◆ **Objectives**:
A. Using the suffix automaton page, answer each question briefly.
(i) At junior level, what query time was given?
(ii) What is the upper bound on the number of distinct endpos classes?
(iii) At most how many states does each extend add?
B. From the suffix automaton page, give the name of each structural fact said to drive everything about endpos classes.
C. Decide whether each statement agrees with the suffix automaton page, and quote the words that settle it.
(i) Two substrings belong to the same state when their endpos sets share at least one position.
(ii) The endpos sets form a laminar family.
(iii) A state is fully described by len[v] together with its link.

◆ **Text provided**:

Skip to content

Suffix Automaton (SAM) — Middle Level

Focus: What the endpos equivalence really is, how the clone/split in extend keeps the automaton minimal, how the suffix-link tree powers occurrence counting, and the standard applications — distinct-substring count, occurrence counts, longest common substring — compared head-to-head with suffix arrays and suffix trees.


Table of Contents

  1. Introduction
  2. Deeper Concepts
  3. The Clone/Split in extend, Traced
  4. The Suffix-Link Tree
  5. Counting Applications
  6. Longest Common Substring of Two Strings
  7. Comparison with Suffix Array and Suffix Tree
  8. Code Examples
  9. Error Handling
  10. Performance Analysis
  11. Best Practices
  12. Visual Animation
  13. Summary

Introduction

At junior level the message was: states are endpos classes, build online with extend, query in O(|p|). At middle level we make every one of those phrases precise and operational:

  • What exactly is an endpos class, and why do its substrings form a contiguous length range [len[link]+1, len]?
  • Why does extend sometimes need to clone a state, and what invariant would break if we did not?
  • How does the suffix-link tree turn occurrence counting into a single tree-aggregation pass?
  • How does LCS of two strings reduce to running one string through the other's SAM?
  • When should you reach for a suffix array or suffix tree instead?

These are the questions that separate "I copied a SAM template" from "I can derive and debug one, and pick it over its siblings on purpose."


Deeper Concepts

endpos: the equivalence that defines states

For a substring t of s, endpos(t) is the set of right-endpoints of its occurrences:

endpos(t) = { r : s[r - |t| + 1 .. r] == t }     (1-indexed positions of the last character)

Two substrings are in the same state iff their endpos sets are identical. Three structural facts drive everything:

  1. Nesting. For any two substrings u, w with |u| ≤ |w|, either endpos(w) ⊆ endpos(u) (when u is a suffix of w) or endpos(w) ∩ endpos(u) = ∅. The endpos sets form a laminar family (a tree of nested sets). This is exactly why the suffix links form a tree.
  2. Contiguous lengths. All substrings sharing one endpos set are suffixes of each other, and their lengths fill a contiguous interval [len[link[v]]+1, len[v]]. So a state is fully described by len[v] plus its link.
  3. Few classes. The number of distinct endpos classes — hence states — is ≤ 2n-1. Each extend adds at most two states (the new prefix state and at most one clone), giving the bound directly.

◆ **Material shown**:
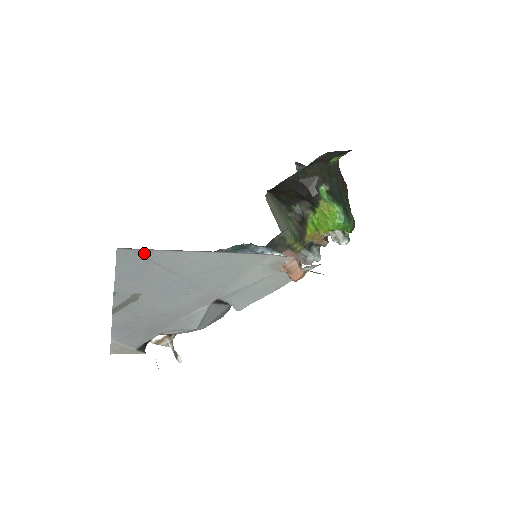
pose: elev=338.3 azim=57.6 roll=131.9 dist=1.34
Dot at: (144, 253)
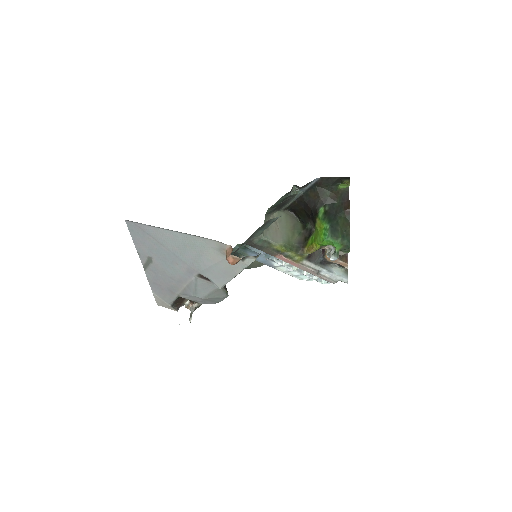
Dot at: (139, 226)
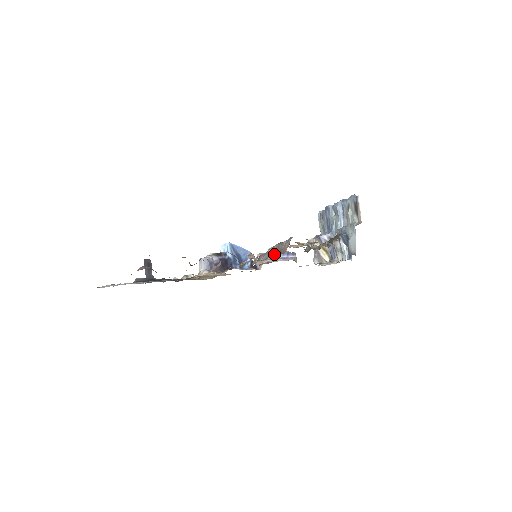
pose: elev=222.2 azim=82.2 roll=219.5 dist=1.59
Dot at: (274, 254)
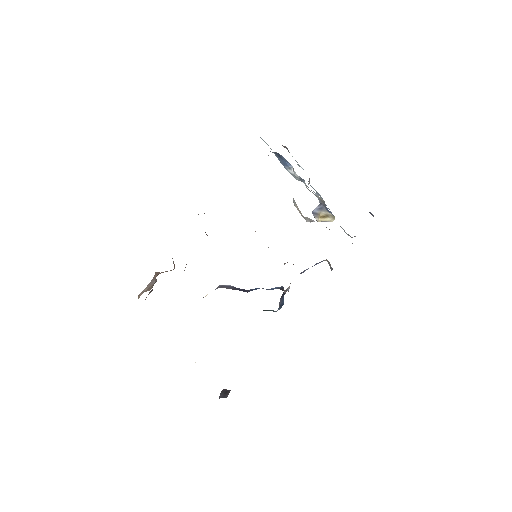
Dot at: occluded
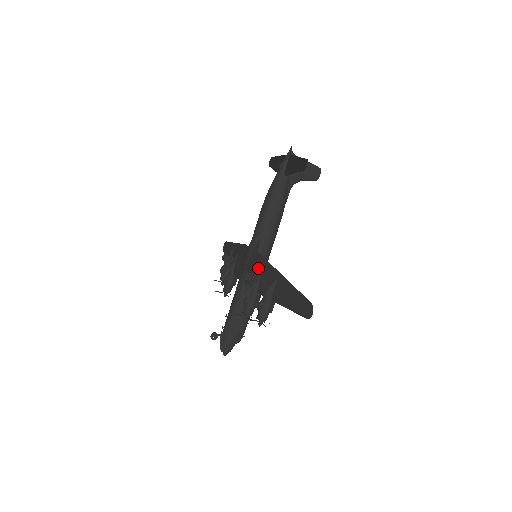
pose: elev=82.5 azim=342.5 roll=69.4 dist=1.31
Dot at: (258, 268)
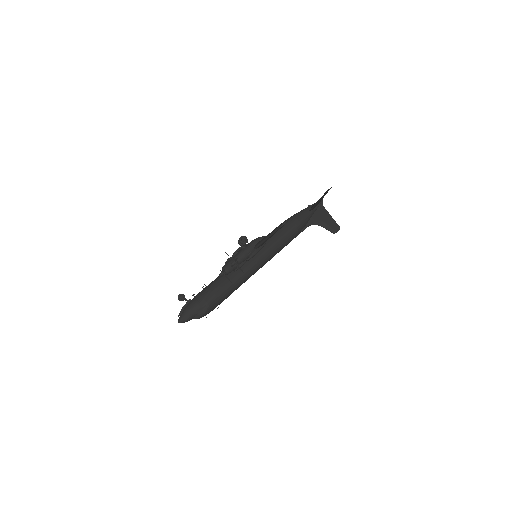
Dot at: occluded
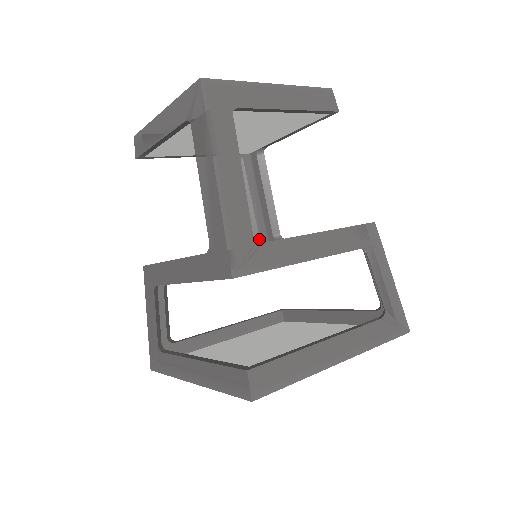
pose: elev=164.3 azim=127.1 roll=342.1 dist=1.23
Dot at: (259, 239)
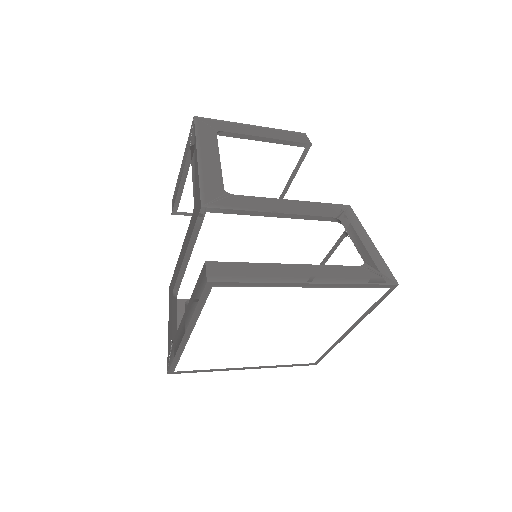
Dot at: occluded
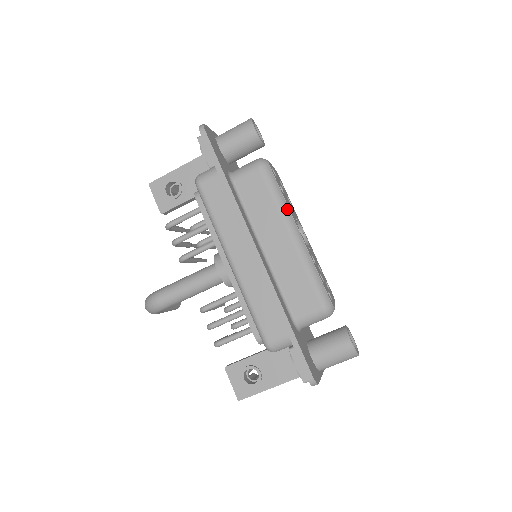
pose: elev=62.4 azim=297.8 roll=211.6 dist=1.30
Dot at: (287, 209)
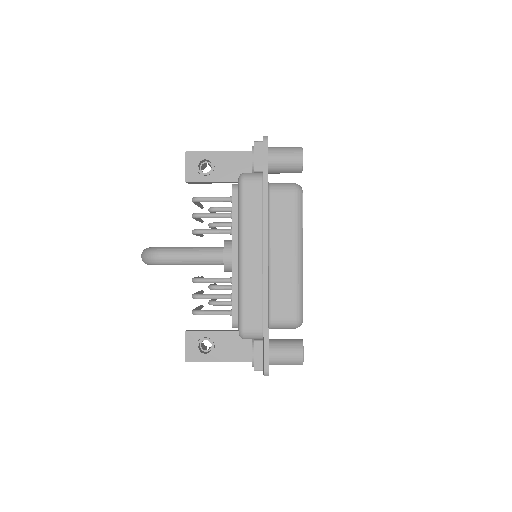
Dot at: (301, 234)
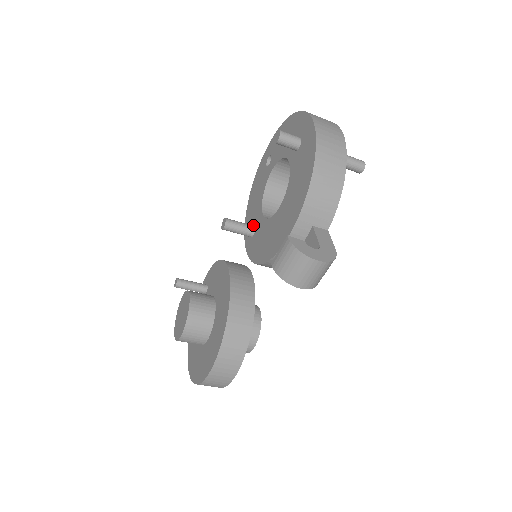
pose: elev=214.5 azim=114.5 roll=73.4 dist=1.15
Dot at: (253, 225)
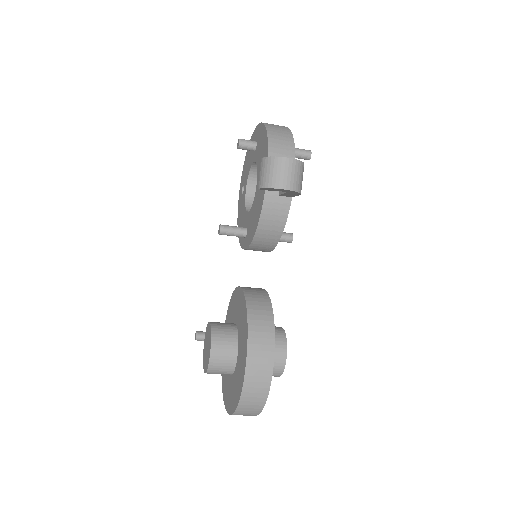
...
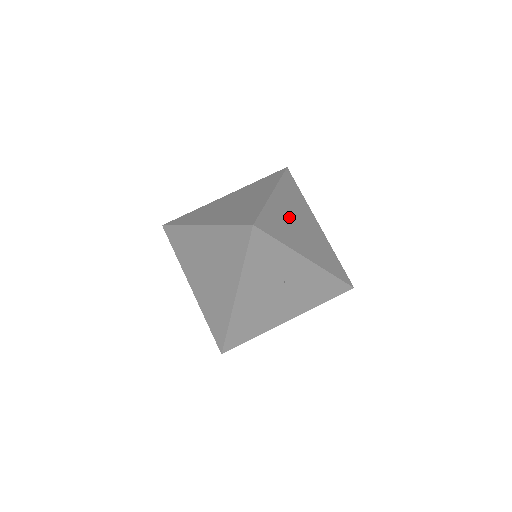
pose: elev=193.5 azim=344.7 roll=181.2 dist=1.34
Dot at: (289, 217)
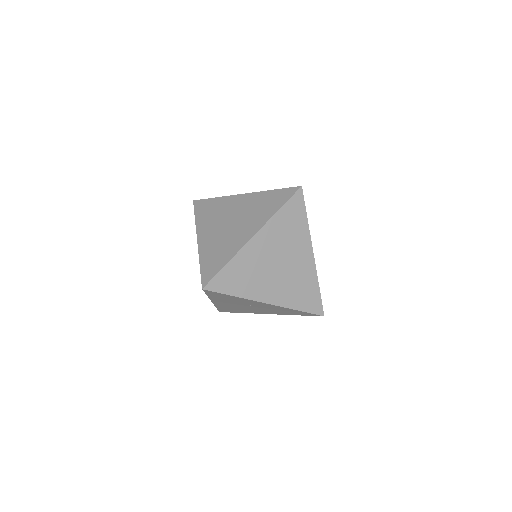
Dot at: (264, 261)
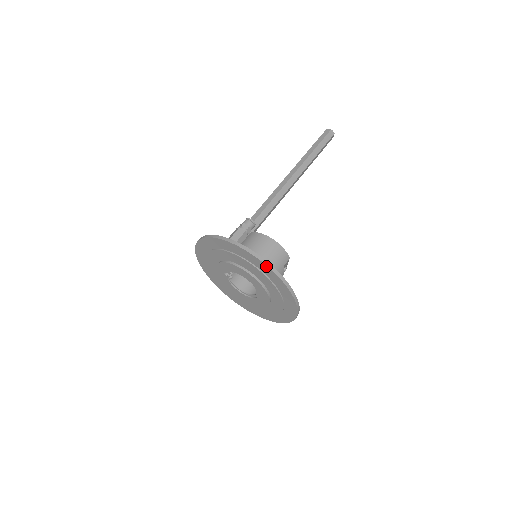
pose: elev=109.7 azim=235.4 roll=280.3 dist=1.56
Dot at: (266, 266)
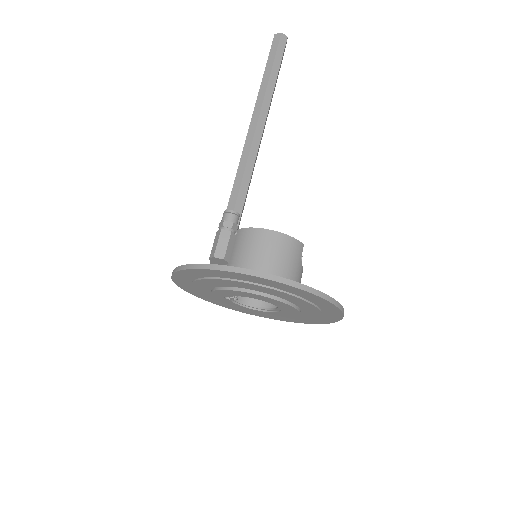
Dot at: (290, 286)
==
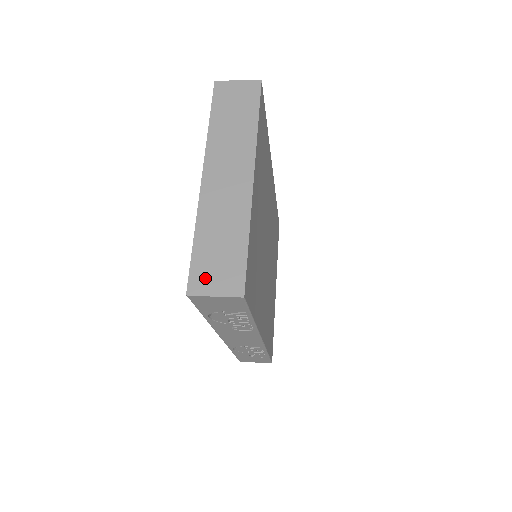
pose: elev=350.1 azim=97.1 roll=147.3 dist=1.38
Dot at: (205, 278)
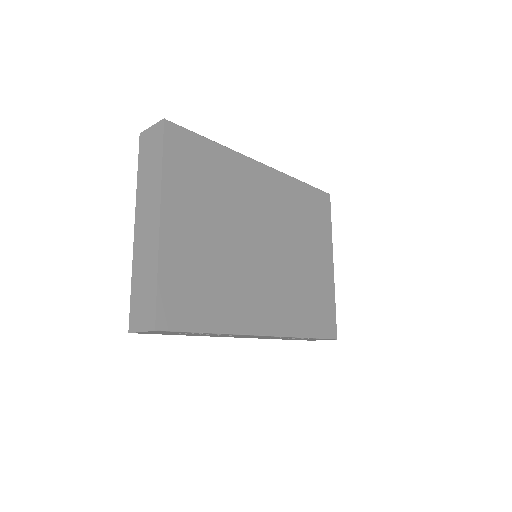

◆ **Problem solutions**:
A.
(i) O(|p|)
(ii) ≤ 2n-1
(iii) Two: the new prefix state and at most one clone.

B.
Nesting
Contiguous lengths
Few classes

C.
(i) No: "Two substrings are in the same state iff their endpos sets are identical."
(ii) Yes: "The endpos sets form a laminar family (a tree of nested sets)."
(iii) Yes: "So a state is fully described by len[v] plus its link."